┏━━

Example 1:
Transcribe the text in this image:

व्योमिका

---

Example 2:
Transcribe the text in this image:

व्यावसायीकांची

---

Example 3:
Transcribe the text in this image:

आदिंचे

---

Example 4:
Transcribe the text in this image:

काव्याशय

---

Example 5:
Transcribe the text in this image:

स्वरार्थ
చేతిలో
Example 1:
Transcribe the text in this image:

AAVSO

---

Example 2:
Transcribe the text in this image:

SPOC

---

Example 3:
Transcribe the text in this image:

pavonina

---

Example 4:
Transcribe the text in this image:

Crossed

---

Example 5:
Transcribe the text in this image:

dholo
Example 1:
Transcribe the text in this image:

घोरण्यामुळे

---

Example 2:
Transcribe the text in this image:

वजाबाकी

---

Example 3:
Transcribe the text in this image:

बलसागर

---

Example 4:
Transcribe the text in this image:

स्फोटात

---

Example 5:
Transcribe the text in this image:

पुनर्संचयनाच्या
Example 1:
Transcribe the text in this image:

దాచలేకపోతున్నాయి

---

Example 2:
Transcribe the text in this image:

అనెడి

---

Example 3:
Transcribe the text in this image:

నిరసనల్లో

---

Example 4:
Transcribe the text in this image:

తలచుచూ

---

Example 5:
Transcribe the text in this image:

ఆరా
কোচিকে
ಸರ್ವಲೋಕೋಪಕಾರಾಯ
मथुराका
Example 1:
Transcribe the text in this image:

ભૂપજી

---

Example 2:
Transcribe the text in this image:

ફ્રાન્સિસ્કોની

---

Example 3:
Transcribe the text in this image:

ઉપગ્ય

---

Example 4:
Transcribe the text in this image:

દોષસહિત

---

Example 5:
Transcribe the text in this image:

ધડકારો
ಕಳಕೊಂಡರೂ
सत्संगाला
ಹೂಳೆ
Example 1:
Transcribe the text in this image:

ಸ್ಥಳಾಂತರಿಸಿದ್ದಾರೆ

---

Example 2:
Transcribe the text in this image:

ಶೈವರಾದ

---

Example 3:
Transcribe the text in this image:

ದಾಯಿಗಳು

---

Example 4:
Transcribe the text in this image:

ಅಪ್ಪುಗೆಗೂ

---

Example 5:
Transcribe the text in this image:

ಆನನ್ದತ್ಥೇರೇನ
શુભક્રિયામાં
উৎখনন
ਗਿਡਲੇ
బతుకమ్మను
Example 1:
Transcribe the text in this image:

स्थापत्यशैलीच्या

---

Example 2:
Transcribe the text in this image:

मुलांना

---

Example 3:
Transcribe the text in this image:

┗━━

### EXERCISE DETAILS:
Output the whole of the material above, exactly.

### RESPONSE TO THIS EXERCISE:
Example 1:
Transcribe the text in this image:

व्योमिका

---

Example 2:
Transcribe the text in this image:

व्यावसायीकांची

---

Example 3:
Transcribe the text in this image:

आदिंचे

---

Example 4:
Transcribe the text in this image:

काव्याशय

---

Example 5:
Transcribe the text in this image:

स्वरार्थ
చేతిలో
Example 1:
Transcribe the text in this image:

AAVSO

---

Example 2:
Transcribe the text in this image:

SPOC

---

Example 3:
Transcribe the text in this image:

pavonina

---

Example 4:
Transcribe the text in this image:

Crossed

---

Example 5:
Transcribe the text in this image:

dholo
Example 1:
Transcribe the text in this image:

घोरण्यामुळे

---

Example 2:
Transcribe the text in this image:

वजाबाकी

---

Example 3:
Transcribe the text in this image:

बलसागर

---

Example 4:
Transcribe the text in this image:

स्फोटात

---

Example 5:
Transcribe the text in this image:

पुनर्संचयनाच्या
Example 1:
Transcribe the text in this image:

దాచలేకపోతున్నాయి

---

Example 2:
Transcribe the text in this image:

అనెడి

---

Example 3:
Transcribe the text in this image:

నిరసనల్లో

---

Example 4:
Transcribe the text in this image:

తలచుచూ

---

Example 5:
Transcribe the text in this image:

ఆరా
কোচিকে
ಸರ್ವಲೋಕೋಪಕಾರಾಯ
मथुराका
Example 1:
Transcribe the text in this image:

ભૂપજી

---

Example 2:
Transcribe the text in this image:

ફ્રાન્સિસ્કોની

---

Example 3:
Transcribe the text in this image:

ઉપગ્ય

---

Example 4:
Transcribe the text in this image:

દોષસહિત

---

Example 5:
Transcribe the text in this image:

ધડકારો
ಕಳಕೊಂಡರೂ
सत्संगाला
ಹೂಳೆ
Example 1:
Transcribe the text in this image:

ಸ್ಥಳಾಂತರಿಸಿದ್ದಾರೆ

---

Example 2:
Transcribe the text in this image:

ಶೈವರಾದ

---

Example 3:
Transcribe the text in this image:

ದಾಯಿಗಳು

---

Example 4:
Transcribe the text in this image:

ಅಪ್ಪುಗೆಗೂ

---

Example 5:
Transcribe the text in this image:

ಆನನ್ದತ್ಥೇರೇನ
શુભક્રિયામાં
উৎখনন
ਗਿਡਲੇ
బతుకమ్మను
Example 1:
Transcribe the text in this image:

स्थापत्यशैलीच्या

---

Example 2:
Transcribe the text in this image:

मुलांना

---

Example 3:
Transcribe the text in this image:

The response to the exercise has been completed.